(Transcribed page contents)
= = = = = = =
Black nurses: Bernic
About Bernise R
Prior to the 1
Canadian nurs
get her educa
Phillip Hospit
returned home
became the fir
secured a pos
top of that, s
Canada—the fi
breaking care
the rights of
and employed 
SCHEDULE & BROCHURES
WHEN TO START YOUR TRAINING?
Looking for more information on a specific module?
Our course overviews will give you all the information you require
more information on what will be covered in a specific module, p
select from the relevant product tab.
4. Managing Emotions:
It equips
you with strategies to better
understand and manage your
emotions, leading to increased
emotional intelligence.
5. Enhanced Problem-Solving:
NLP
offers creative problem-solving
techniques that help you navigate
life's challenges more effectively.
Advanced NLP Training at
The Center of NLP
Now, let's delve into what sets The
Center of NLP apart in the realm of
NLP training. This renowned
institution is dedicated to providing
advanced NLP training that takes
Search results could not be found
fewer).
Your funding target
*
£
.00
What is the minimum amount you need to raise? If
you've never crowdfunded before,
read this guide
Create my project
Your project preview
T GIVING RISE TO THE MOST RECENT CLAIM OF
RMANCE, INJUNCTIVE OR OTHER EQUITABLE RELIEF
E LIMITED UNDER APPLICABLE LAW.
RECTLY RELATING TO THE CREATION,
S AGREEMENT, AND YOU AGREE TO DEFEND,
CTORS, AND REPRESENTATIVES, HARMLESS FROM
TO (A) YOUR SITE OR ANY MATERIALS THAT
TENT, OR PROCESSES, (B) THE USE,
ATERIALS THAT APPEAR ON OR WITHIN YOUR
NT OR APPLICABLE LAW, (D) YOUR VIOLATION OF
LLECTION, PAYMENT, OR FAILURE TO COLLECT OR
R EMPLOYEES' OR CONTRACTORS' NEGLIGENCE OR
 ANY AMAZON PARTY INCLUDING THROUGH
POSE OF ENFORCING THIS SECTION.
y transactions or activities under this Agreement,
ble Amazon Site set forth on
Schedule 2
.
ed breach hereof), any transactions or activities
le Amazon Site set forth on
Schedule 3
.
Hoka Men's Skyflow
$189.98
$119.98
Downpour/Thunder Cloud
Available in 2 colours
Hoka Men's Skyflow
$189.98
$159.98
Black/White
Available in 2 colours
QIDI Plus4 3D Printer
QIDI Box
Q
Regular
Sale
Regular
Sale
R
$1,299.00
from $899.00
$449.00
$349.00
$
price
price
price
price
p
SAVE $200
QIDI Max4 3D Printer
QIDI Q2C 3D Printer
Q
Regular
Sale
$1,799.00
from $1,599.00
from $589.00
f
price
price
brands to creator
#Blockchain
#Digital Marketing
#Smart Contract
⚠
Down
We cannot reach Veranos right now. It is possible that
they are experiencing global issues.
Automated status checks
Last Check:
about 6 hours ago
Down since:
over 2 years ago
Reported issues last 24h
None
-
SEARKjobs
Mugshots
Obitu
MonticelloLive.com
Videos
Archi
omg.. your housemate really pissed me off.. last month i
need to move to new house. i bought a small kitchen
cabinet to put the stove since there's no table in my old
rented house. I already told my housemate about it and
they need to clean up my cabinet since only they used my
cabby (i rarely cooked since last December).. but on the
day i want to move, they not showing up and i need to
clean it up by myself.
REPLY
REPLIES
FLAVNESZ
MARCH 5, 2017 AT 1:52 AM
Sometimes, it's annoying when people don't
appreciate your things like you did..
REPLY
= = = = = = =
=== AIM OF THE EXERCISE ===
Reproduce all the records shown above, unchanged.

=== SOLUTION ===
Black nurses: Bernic
About Bernise R
Prior to the 1
Canadian nurs
get her educa
Phillip Hospit
returned home
became the fir
secured a pos
top of that, s
Canada—the fi
breaking care
the rights of
and employed 
SCHEDULE & BROCHURES
WHEN TO START YOUR TRAINING?
Looking for more information on a specific module?
Our course overviews will give you all the information you require
more information on what will be covered in a specific module, p
select from the relevant product tab.
4. Managing Emotions:
It equips
you with strategies to better
understand and manage your
emotions, leading to increased
emotional intelligence.
5. Enhanced Problem-Solving:
NLP
offers creative problem-solving
techniques that help you navigate
life's challenges more effectively.
Advanced NLP Training at
The Center of NLP
Now, let's delve into what sets The
Center of NLP apart in the realm of
NLP training. This renowned
institution is dedicated to providing
advanced NLP training that takes
Search results could not be found
fewer).
Your funding target
*
£
.00
What is the minimum amount you need to raise? If
you've never crowdfunded before,
read this guide
Create my project
Your project preview
T GIVING RISE TO THE MOST RECENT CLAIM OF
RMANCE, INJUNCTIVE OR OTHER EQUITABLE RELIEF
E LIMITED UNDER APPLICABLE LAW.
RECTLY RELATING TO THE CREATION,
S AGREEMENT, AND YOU AGREE TO DEFEND,
CTORS, AND REPRESENTATIVES, HARMLESS FROM
TO (A) YOUR SITE OR ANY MATERIALS THAT
TENT, OR PROCESSES, (B) THE USE,
ATERIALS THAT APPEAR ON OR WITHIN YOUR
NT OR APPLICABLE LAW, (D) YOUR VIOLATION OF
LLECTION, PAYMENT, OR FAILURE TO COLLECT OR
R EMPLOYEES' OR CONTRACTORS' NEGLIGENCE OR
 ANY AMAZON PARTY INCLUDING THROUGH
POSE OF ENFORCING THIS SECTION.
y transactions or activities under this Agreement,
ble Amazon Site set forth on
Schedule 2
.
ed breach hereof), any transactions or activities
le Amazon Site set forth on
Schedule 3
.
Hoka Men's Skyflow
$189.98
$119.98
Downpour/Thunder Cloud
Available in 2 colours
Hoka Men's Skyflow
$189.98
$159.98
Black/White
Available in 2 colours
QIDI Plus4 3D Printer
QIDI Box
Q
Regular
Sale
Regular
Sale
R
$1,299.00
from $899.00
$449.00
$349.00
$
price
price
price
price
p
SAVE $200
QIDI Max4 3D Printer
QIDI Q2C 3D Printer
Q
Regular
Sale
$1,799.00
from $1,599.00
from $589.00
f
price
price
brands to creator
#Blockchain
#Digital Marketing
#Smart Contract
⚠
Down
We cannot reach Veranos right now. It is possible that
they are experiencing global issues.
Automated status checks
Last Check:
about 6 hours ago
Down since:
over 2 years ago
Reported issues last 24h
None
-
SEARKjobs
Mugshots
Obitu
MonticelloLive.com
Videos
Archi
omg.. your housemate really pissed me off.. last month i
need to move to new house. i bought a small kitchen
cabinet to put the stove since there's no table in my old
rented house. I already told my housemate about it and
they need to clean up my cabinet since only they used my
cabby (i rarely cooked since last December).. but on the
day i want to move, they not showing up and i need to
clean it up by myself.
REPLY
REPLIES
FLAVNESZ
MARCH 5, 2017 AT 1:52 AM
Sometimes, it's annoying when people don't
appreciate your things like you did..
REPLY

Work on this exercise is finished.